The sentence against the group of three ‘mercenaries’ Saharawi is postponed


riotAfter several views more or less rough-and more than a year behind bars, now awaiting the sentencing in the Court of First Instance of Ain Sbaa (on the outskirts of Casablanca) the trial of Brahim Dahane, president of the Association Saharawi Victims of Grave Human Rights (ASVDH) Ali Salem Tamek, vice president of Codesa (Collective of Sahrawi Human Rights Defenders, a group led by Haidar) and Ahmed Naciri, Sahrawi activist from the city of Smara.  However, the judge has announced that the verdict was postponed until 11 February.

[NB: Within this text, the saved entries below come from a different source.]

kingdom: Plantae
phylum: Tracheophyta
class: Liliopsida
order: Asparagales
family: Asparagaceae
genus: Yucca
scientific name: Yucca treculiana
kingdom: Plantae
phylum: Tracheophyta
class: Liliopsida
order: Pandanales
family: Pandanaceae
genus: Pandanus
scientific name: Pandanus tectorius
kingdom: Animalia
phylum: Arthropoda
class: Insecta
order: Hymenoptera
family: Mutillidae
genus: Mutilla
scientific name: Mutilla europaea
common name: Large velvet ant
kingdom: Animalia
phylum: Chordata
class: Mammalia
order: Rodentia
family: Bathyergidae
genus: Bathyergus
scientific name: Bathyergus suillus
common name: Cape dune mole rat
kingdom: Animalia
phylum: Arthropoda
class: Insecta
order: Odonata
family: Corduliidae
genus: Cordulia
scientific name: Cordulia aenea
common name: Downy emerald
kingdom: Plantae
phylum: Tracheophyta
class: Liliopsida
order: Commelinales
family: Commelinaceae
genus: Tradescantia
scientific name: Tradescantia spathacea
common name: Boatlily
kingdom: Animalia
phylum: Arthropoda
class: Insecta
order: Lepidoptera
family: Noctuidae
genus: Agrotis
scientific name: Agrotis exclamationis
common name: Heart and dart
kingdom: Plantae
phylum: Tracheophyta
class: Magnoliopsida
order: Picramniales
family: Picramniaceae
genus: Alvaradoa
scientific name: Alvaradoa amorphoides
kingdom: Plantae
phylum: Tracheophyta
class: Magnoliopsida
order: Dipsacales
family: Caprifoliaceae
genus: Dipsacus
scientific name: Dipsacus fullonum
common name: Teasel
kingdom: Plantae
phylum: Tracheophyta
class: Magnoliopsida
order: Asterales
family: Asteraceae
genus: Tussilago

The activists, prisoners in jail in Casablanca Oukacha have not appeared today in court. “There are no sentences for these mercenaries,” he told the newspaper one of the lawyers for the prosecution in the courtroom, where this time there have been no incidents like last October ended in a pitched battle against dozens of Moroccans Some Saharawi and Spanish journalists present in court.

On leaving the court, a small group of Moroccan and Moroccan flags waving peacefully after a poster that claimed the Moroccan Western Sahara, shouting slogans against the Polisario Front and pro-Moroccan autonomy plan proposed at the United Nations (UN) to the disputed territory.

Dahane, Tamek and Naciri-the three heads of major organizations that defend human rights in Western Sahara, are behind bars for more than a year and three months pending the Moroccan courts decide their position.

They were arrested on foot runway at the aerodrome Mohamed V in Casablanca, the economic capital, last October, when returning from a trip to the Saharawi refugee camps in Tindouf (in Algeria).  Morocco then accused them of treason and undermining the security of the State and his case was transferred to military jurisdiction, which according to associations such as Human Rights Watch and Amnesty International I could have even sentenced to death, given that Morocco maintained in their codes but not implemented since 1993.